Джип ухмыльнулся:
– На закате того дня, когда мы отплыли. Они и не успеют тебя хватиться.
Я разинул рот, но Молл только коротко рассмеялась:
– Недаром он зовется Штурманом. Во Времени для него существует совсем немного мелей.
Я удивленно покачал головой. Клэр, по-прежнему принимавшая все как должное, только прыснула и потянула меня за собой к трапу. Смеясь и легко подпрыгивая под музыку Молл, она повела меня за руку вниз на палубу. Я шел не оглядываясь. Но у дверей моей каюты я заколебался, вглядываясь в ночь. Там, далеко впереди, прямо над горизонтом – была ли эта чуть более темная полоска первым признаком земли или просто очертаниями темного облака? Что бы там ни было, она висела там, как граница между морем я небом или барьер между широким миром и узким, между многими снами и единственным холодным пробуждением. И я вдруг испугался ее, испугался, что мне вновь придется пересечь темный барьер и ступить в объятия стен гавани, дающих укрытие и заключающих в темницу одновременно. Там я снова мог обрести свою надежную гавань и никогда не покидать ее, крепко врасти корнями в грязь. А все моря мира, все бесконечные океаны времени и пространства будут биться между берегом и тенью, оставаясь всего лишь ширью воспоминания, мне недоступного. Я боялся вернуться домой.
Но тут Клэр потихоньку открыла дверь и потянула меня внутрь.
Почему бы и нет? Если она скоро забудет… если я тоже могу забыть, кому из нас станет от этого хуже? Мы заработали свой праздник, а я – свой первый урок жизни. И любви; у меня было время, чтобы немножко отдаться и этому.
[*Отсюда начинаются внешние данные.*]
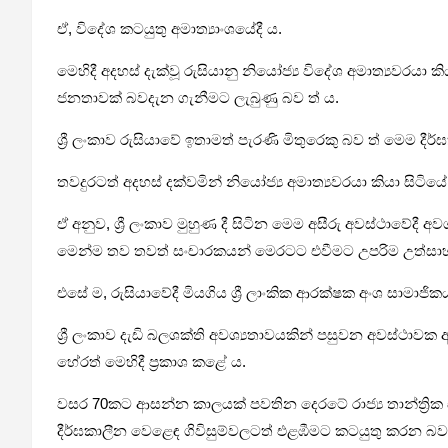
ඒ, විදේශ කටයුතු අමාත්‍යාංශයේදී ය.
මෙහිදී අදහස් දැක්වූ රුසියානු නියෝජ්‍ය විදේශ අමාත්‍යවරයා 
ජනතාවක් බවදැන ගැනීමට ලැබුණු බව ත් ය.
ශ්‍රී ලංකාව රුසියාවේ ඉතාමත් පැරණි මිතුරෙකු බව ත් මෙම 
තවදුරටත් අදහස් දක්වමින් නියෝජ්‍ය අමාත්‍යවරයා කියා සිටි
ඒ අනුව, ශ්‍රී ලංකාව මුහුණ දී සිටින මෙම අසීරු අවස්ථාව
මෙන්ම තව තවත් සංචාරකයන් මෙරටට එවීමට උපරිම උත්සාහ 
එසේ ම, රුසියාවේදී මියගිය ශ්‍රී ලාංකික ආරක්ෂක අංශ සාමා
ශ්‍රී ලංකාව දැඩි බලශක්ති අවශ්‍යතාවයකින් පසුවන අවස්ථාවක
හේරත් මෙහිදී ප්‍රකාශ කළේ ය.
වසර 70කට ආසන්න කාලයක් පවතින දෙරටේ රාජ්‍ය තාන්ත්‍රික ස
දීර්ඝකාලීන වෙළෙඳ ගිවිසුම්වලටත් එළඹීමට කටයුතු කරන බවද 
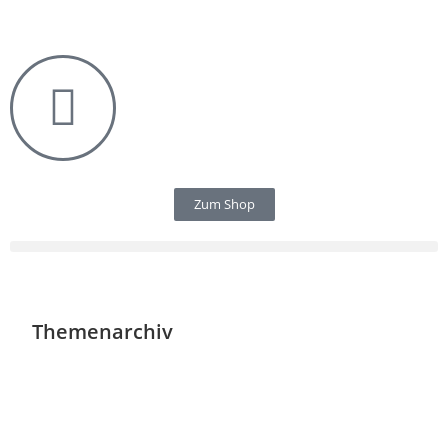
Zum Shop
Themenarchiv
Достаточно времени – до утра.
КОНСИСТОРИЯ ИЗ ЛОНДОНСКОЙ КНИГИ НАКАЗАНИЙ
ЯНВАРЯ 27, 1612 ГОДА
ЦЕРКОВНЫЙ СУД ПРОТИВ МЭРИАМ ФРАЙД
В означенный день и указанное место юная Мэри явилась самолично и прямо здесь добровольно призналась что давно уже и часто посещала все или многие недозволенные и порочные места в нашем Городе, а именно: в мужском обличье появлялась в питейных заведениях, Тавернах, Табачных лавках и театрах дабы лицезреть пьесы и действа, и сама лицедействовала тому уже в продолжении трех четвертей года в мужском облачении, сапогах, с мечом на поясе… И так же сидела она на сцене выставляя себя на публичное обозрение всех лиц там присутствовавших в мужском обличье, и играла там на лютне и распевала песни…
И также имела она обыкновение якшаться с важно расхаживающими бандитами и распутниками, то бишь грабителями, срезающими кошели, и безбожными пьяницами, и прочими лицами, имеющими дурную репутацию и самого вызывающего поведения, с коими она к вящему стыду особы своего пола часто (по ее собственным словам) тяжко пила и одурманивала голову хмельными напитками.
И далее она призналась… что в ночь Рождества Христова привели ее в Церковь Святого Павла с юбкой подоткнутой под пояс на манер мужского одеяния и в мужской накидке к величайшему возмущению достойных особ, кто явились тому свидетелями и к позору всего женского рода…
И далее, когда велено ей было поведать не обесчестила ли она свое тело и не завлекала ли других женщин к распутникам своими посулами и тем что держала себя как блудница, она все совершенно отрицала и отвергала все подобные обвинения…
«Mulholland, R.E.S., новая серия XXVIII (1977), 31»
* * *
Мэри Фрайд, известная в народе как Бешеная Молл, была оставлена под стражей для дальнейшего расследования, однако, похоже, не понесла серьезного наказания – во всяком случае, точно не приговаривалась к наказанию плетьми, обычно применявшегося к «блудницам». В последний раз о ней слышали спустя почти пятьдесят лет – по тем временам она достигла поразительного возраста – и, судя по всему, она по-прежнему была в полном расцвете сил.